Não bastasse isso, o Multiplayer, por mais divertido que seja, é pouquíssimo povoado. Eu gostaria muito de ter jogado mais para fazer esta análise, mas há uma dificuldade imensa em se conseguir uma partida em AH, em qualquer dos modos. O modo cooperativo eu consegui jogar apenas após montar uma sala e esperar nada menos que trinta minutos. Este é um recado para as produtoras que literalmente enfiam Multiplayer em todos os jogos, com a esperança de aumentar sua vida útil: não adianta você ter um modo online se ninguém joga, e ninguém vai deixar de jogar os grandes shooters do momento para jogar outro jogo menos popular. Multiplayer, a benção e a maldição de AH e de vários outros jogos recentes.

O espetáculo visual de AH, porém, é de fazer inveja – contanto que você não repare muito nas texturas do chão.

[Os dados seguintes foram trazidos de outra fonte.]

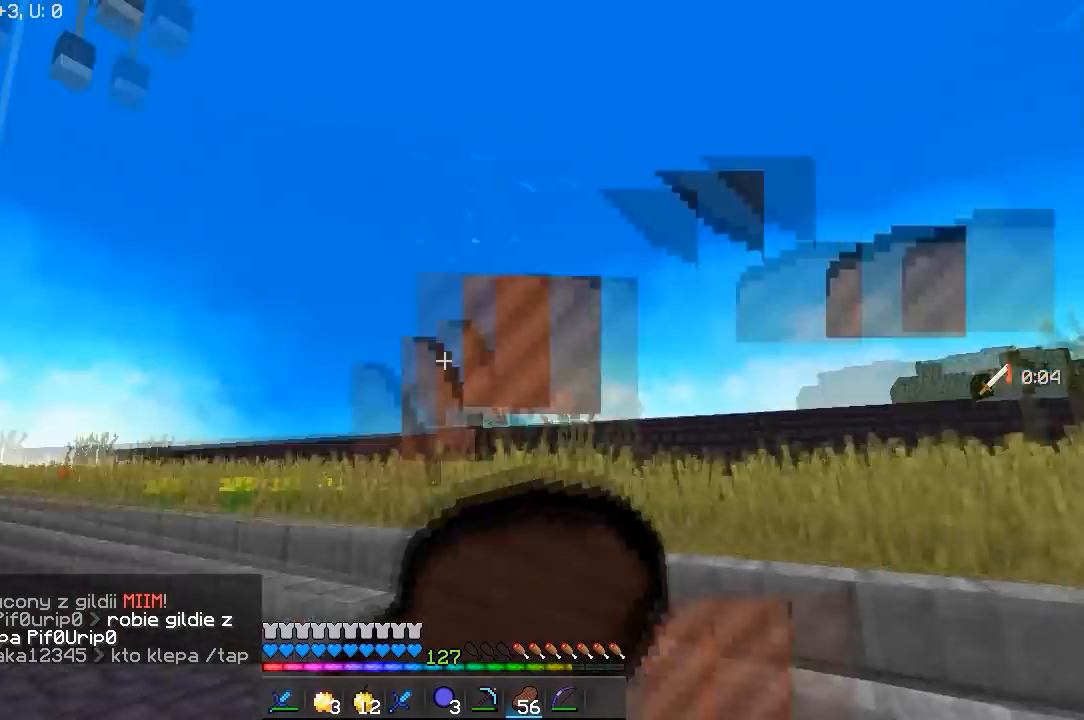
{"keys": ["w"], "mouse": [], "events": [[333, "w", "down"], [367, "mouse_left", "up"], [467, "mouse_right", "up"]]}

Os prédios são bem construídos, mas as casas e outras construções menores são estouradas e praticamente sem detalhe algum, além de parecerem não ter altura alguma. Nos céus, porém, o jogo brilha: a luz é impressionante, os jatos são belíssimos e as explosões são de tirar o fôlego. Os efeitos de fumaça são muito bons, bem como os da turbina do avião quando se ativa os afterburners. A destruição dos jatos é particularmente notável, com pedaços voando de forma impressionante e o óleo vazado do caça dando a impressão de se tratar de sangue – uma verdadeira carnificina aérea.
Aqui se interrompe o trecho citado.